PyData Yerevan 2022

Best practices for coding in ML/DS - Techniques to construct your project
08-12, 12:00–12:40 (Asia/Yerevan), 213W PAB

Many engineers, particularly those in Data Science, do not focus on writing better code, which
their coworkers will love.

This is bad!

Writing cleaner code, and using appropriate tools for experiment logging reduces the time of
debugging and the effort spent on the project in the long term. Consequently, the code becomes
readable and onboarding new engineers on the project becomes easier.

The target audience is beginner ML/DS practitioners who struggle to write cleaner code, data
scientists who consider adapting better techniques and tools in the project, and students who
make their first steps into the world of ML.

The only necessary knowledge is the ability to read and understand Python code, as all my
examples contain the latter. No prior technical knowledge is necessary as the talk is fully
introductory on a high level.

By the end of the lecture, attendees will have learned about the importance of having a clean
code in the ML project. They will have developed intuition about wiring readable and
understandable code and will have acquired knowledge about the general design of a good
codebase, and some tools that will help engineers log experiments for a cleaner environment.

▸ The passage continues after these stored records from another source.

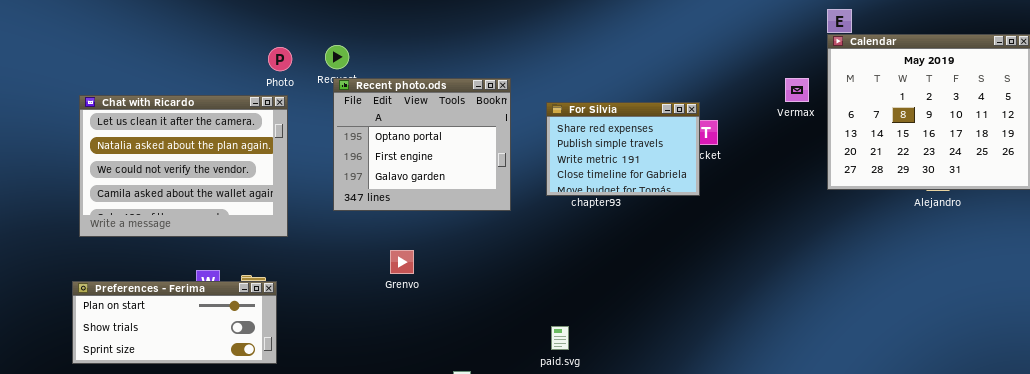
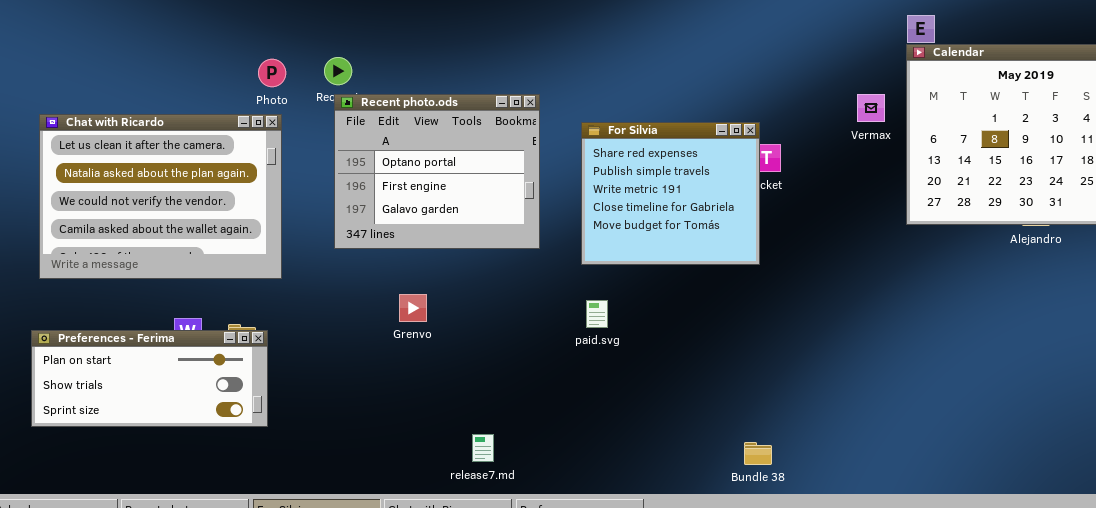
For Silvia: [546,102,700,196] -> [581,122,760,265], resized
paid.svg: [551,326,569,350] -> [586,300,608,328], moved

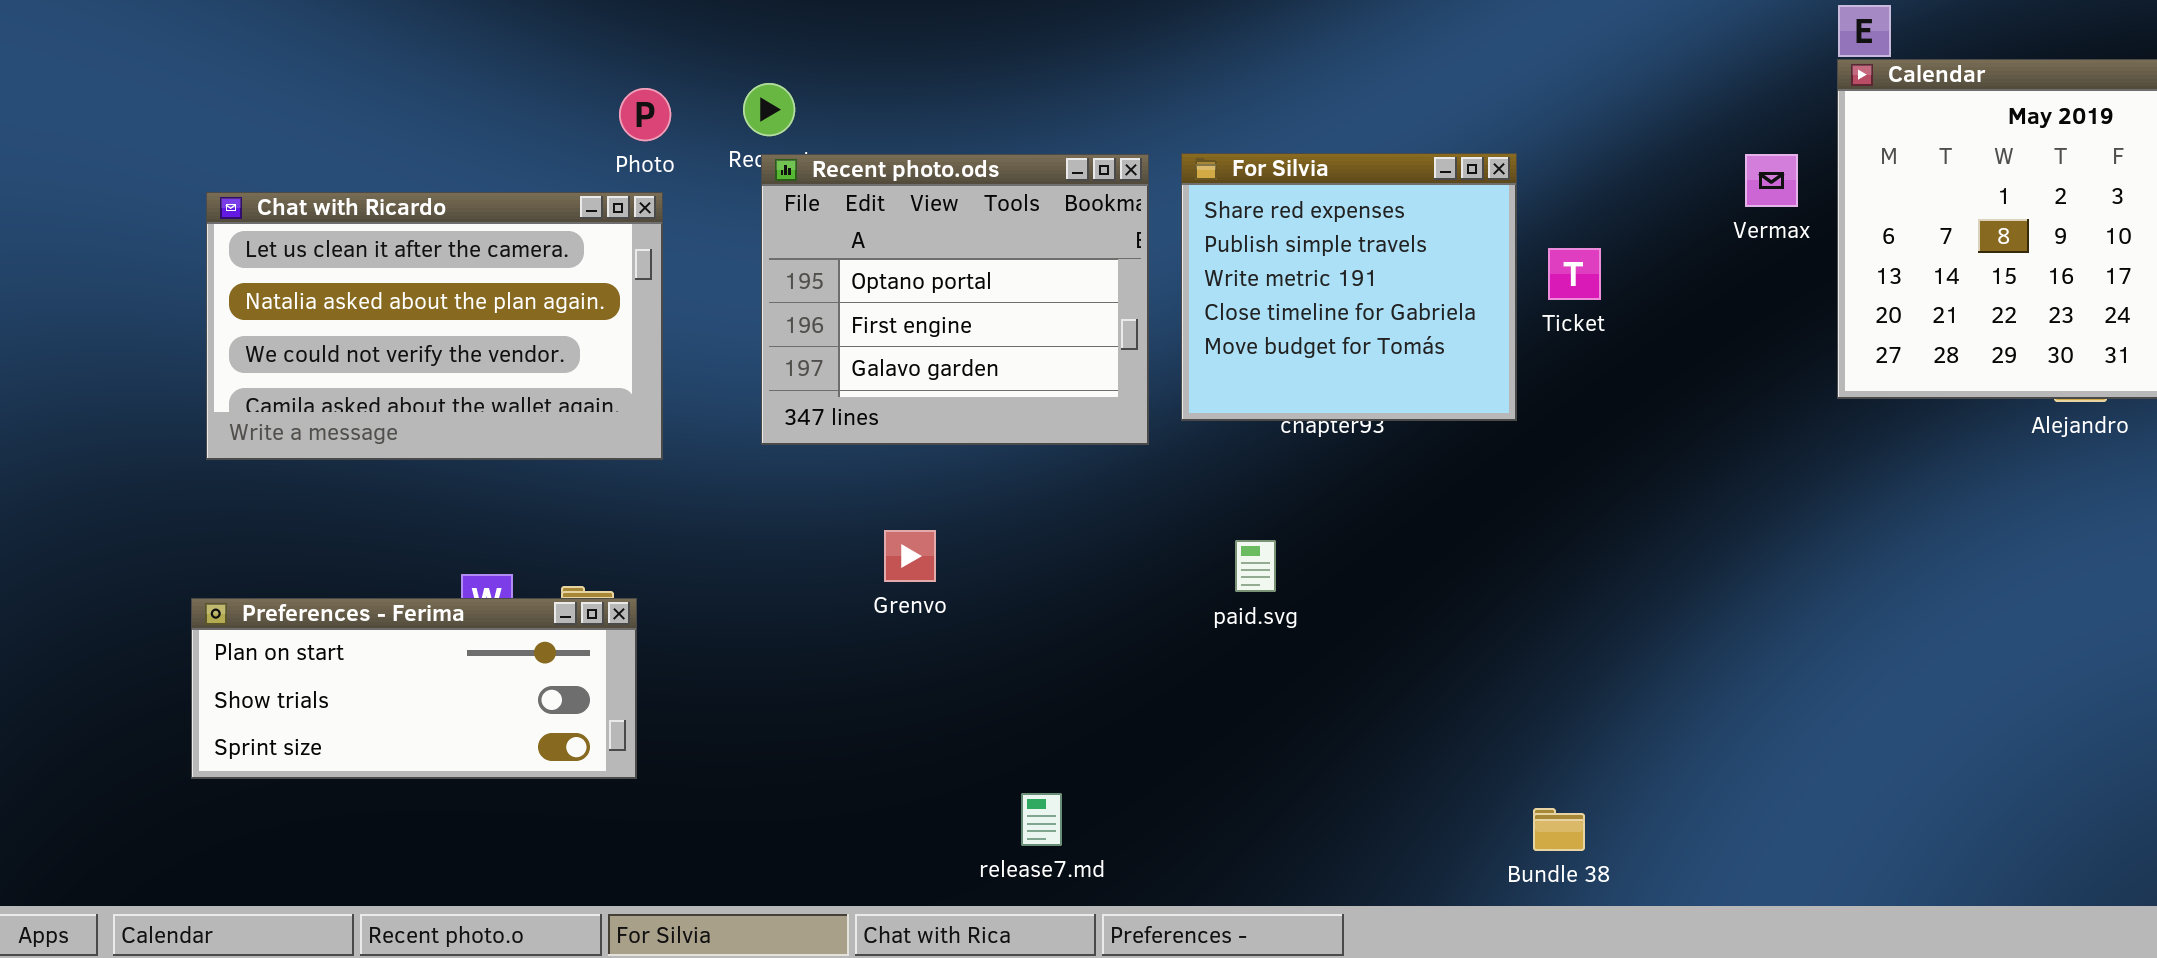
Chat with Ricardo: [39,114,282,279] -> [206,192,663,460], resized
For Silvia: [581,122,760,265] -> [1181,153,1517,421], moved

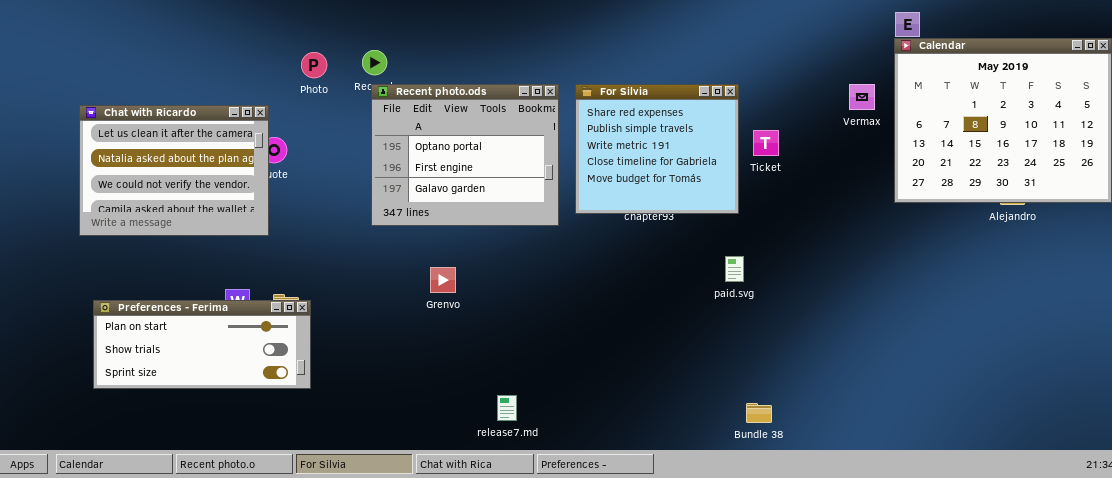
Chat with Ricardo: [206,192,663,460] -> [79,105,269,236], moved, resized
paid.svg: [1235,540,1276,592] -> [725,256,744,282], moved

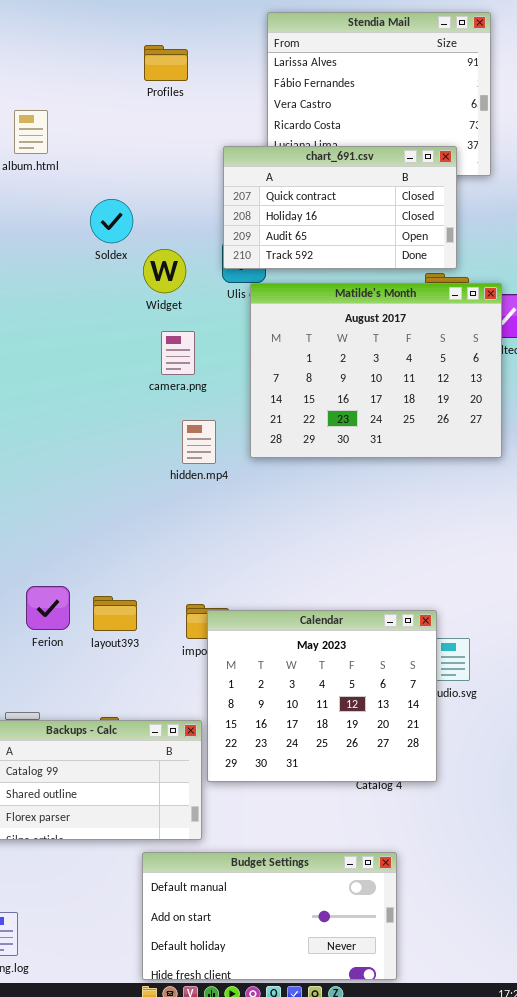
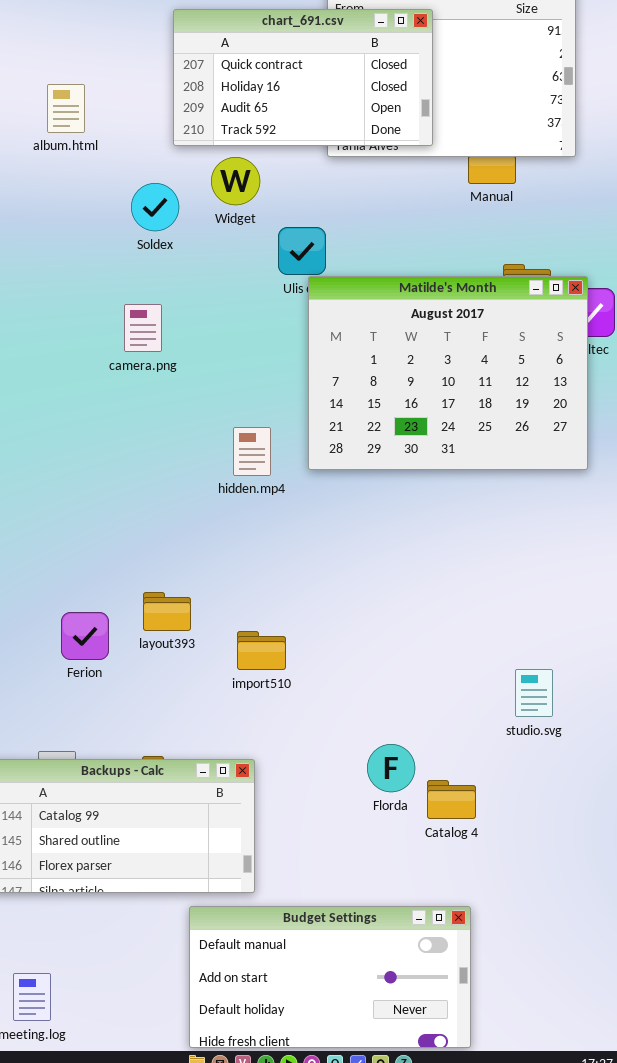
chart_691.csv: [223,146,457,269] -> [173,9,433,146], moved
Widget: [143,249,186,293] -> [211,157,260,205], moved
camera.png: [161,331,195,375] -> [124,304,162,352], moved
layout393: [93,596,137,631] -> [143,592,191,631], moved
Calendar: [207,610,437,782] -> none, closed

Having a clean codebase and tooling is necessary to iterate over a machine learning project,
which will easily adapt to new business needs, integrate new ideas, experimenting with new ML
models, and so on.

Many engineers underestimate the power of clean code and clean architecture, which in the long
run saves time and money.

During this talk, engineers will learn about the necessity and techniques of writing better variable
names. They will learn where, how, and when to put comments as well as the importance of
docstrings and tools which work with them. General traits of good code will be introduced as
DbC, DRY, etc, and some intuition of SOLID. Some experiment logging techniques and tools
will also be covered.

All technical concepts will be discussed on a high level, so no prior deep knowledge of OOP,
software design, and ML algorithms and tools is necessary. The talk is introductory and refers to
students as well.


Prior Knowledge Expected

No previous knowledge expected

Education
2017-2021 - YSU, Faculty of Physics, theoretical physics.
My diploma work was "Classification of Blazars with Machine Learning Techniuqes"
2021-present - YSU, Faculty of Mathematics and Mechanics, applied statistics and data science

Experience
2018 - present - ICRANet-Armenia, research assistant
I was engaged in manual astrophysical data analysis and then co-wrote software or automation, various research of high energy astrophysics, and Machine Learning on those data
2020-2021 - EasyDMARC, Machine Learning Specialist
With the mentorship of a senior manager, I have to build an end-to-end machine learning solution for anomaly detection for an email cyber security platform.
2021-2022 - Krisp, Machine Learning Engineer, Computer Vision.
I was engaged in human segmentation task, to replace the background in virtual meetings. Collaborating with QA, PM, and other staff research team I contributed to the development of already created technology.